Advents-Verlosung: Das 2. Fensterchen

In today's Advent calendar window, we are giving away 3 DVDs of "Der Schatzgräber" - an opera in a prelude, four acts and a postlude by Franz Schreker. If you would like to win one of the three DVDs, please send an e-mail today with the subject "The 2nd window" to advent@deutscheoperberlin.de.

DER SCHATZGRÄBER (THE TREASURE HUNTER) by Franz Schreker was a triumph at its world premiere in Frankfurt in 1920 and went on to play 44 times at assorted venues over the next five years. It then fell victim to a shifting zeitgeist and slipped from opera-house programmes, with a National Socialist ban on performances sealing its demise. Even after 1945 the Schreker revival was a long time coming – and THE TREASURE HUNTER has not featured prominently in the renaissance.

As with the vast majority of Schreker’s libretti, the story of Els and Elis explores the relationship between fantasy and reality, between art and life. Soulmates in the sense that they are both at the mercy of the king’s disposition, Els and Elis set off in search of different treasures. Elis, the minstrel, uses his magic lute to locate a stash of jewels and do humanity a good turn. Els, an innkeeper’s daughter who has grown up motherless in a tough, male-chauvinist world, becomes a liar, cheat and murderess in pursuit of her goal, tasking her suitors to steal the queen’s jewels and then having them killed once they have returned with the haul of treasure. Yet even with the gold in their possession, the pair are not content, and so, true to form, Schreker turns his attention to the theme of yearning per se, which is the actual “treasure” that the composer is interested in, “a dream of happiness and redemption”. Elis and Els are caught up in a swirl of dreams, memories, premonitions, songs and music. Their stories take on a dreamlike quality in a world beset by greed, murder and emotional inconstancy. For Franz Schreker the path to redemption could only be via art. Composed during the turmoil of the First World War, the TREASURE HUNTER score amounts to Schreker’s personal confession of artistic faith, executed in florid strokes of late-Romantic musical colour.

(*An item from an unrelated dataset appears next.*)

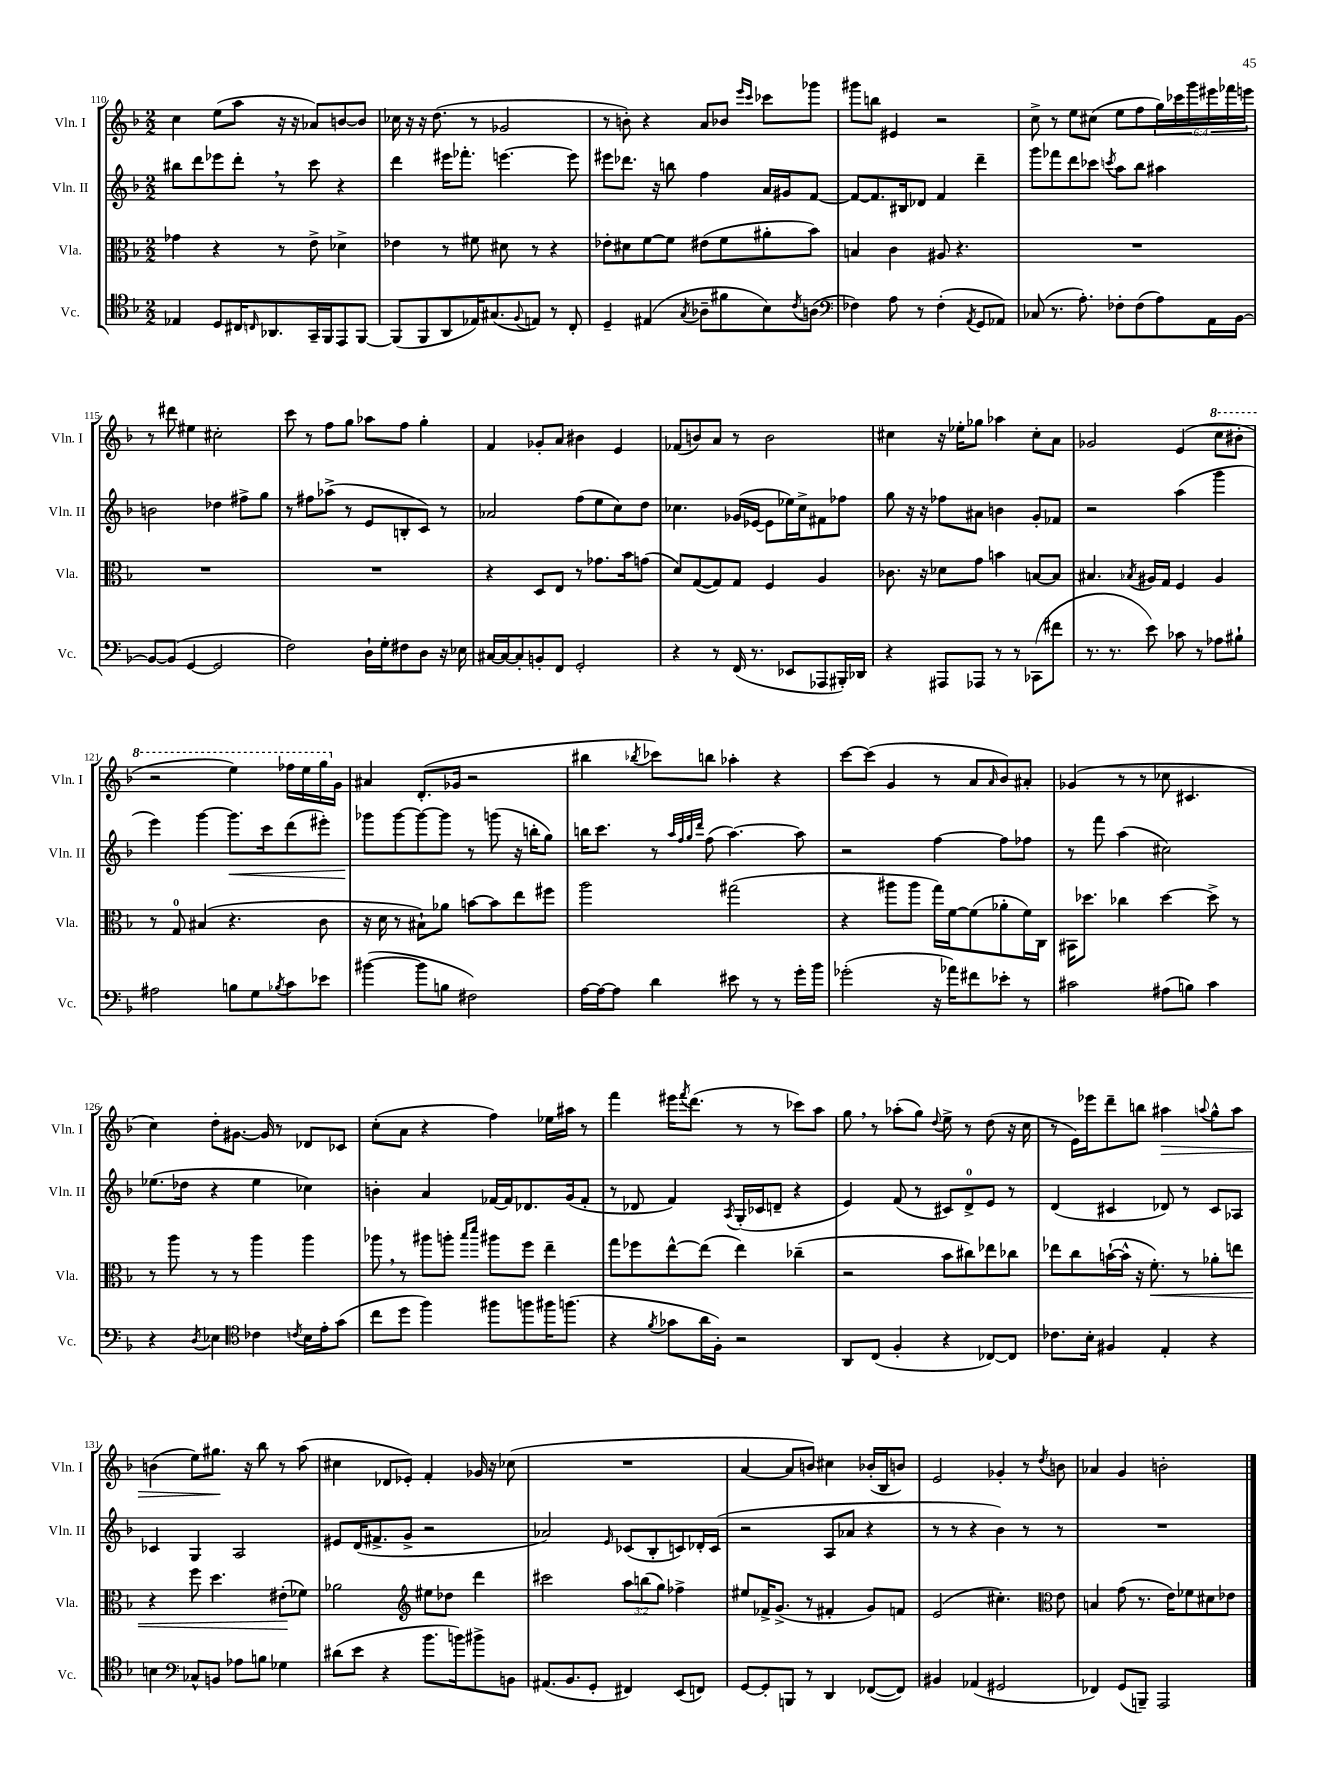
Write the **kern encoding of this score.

Conductor Marc Albrecht; Staging Christof Loy; Set design Johannes Leiacker; Costume design Barbara Drosihn; With Tuomas Pursio, Doke Pauwels, Clemens Bieber, Michael Adams, Joel Allison, Michael Laurenz, Thomas Johannes Mayer, Seth Carico, Daniel Johansson, Gideon Poppe, Stephen Bronk, Elisabet Strid, Patrick Cook, Tyler Zimmerman a. o.; Chorus and Orchestra of the Deutsche Oper Berlin



Closing date: 2 December 2023, the winners will be informed by email on 4 December 2023. The DVDs will then be sent by post. Legal recourse is excluded.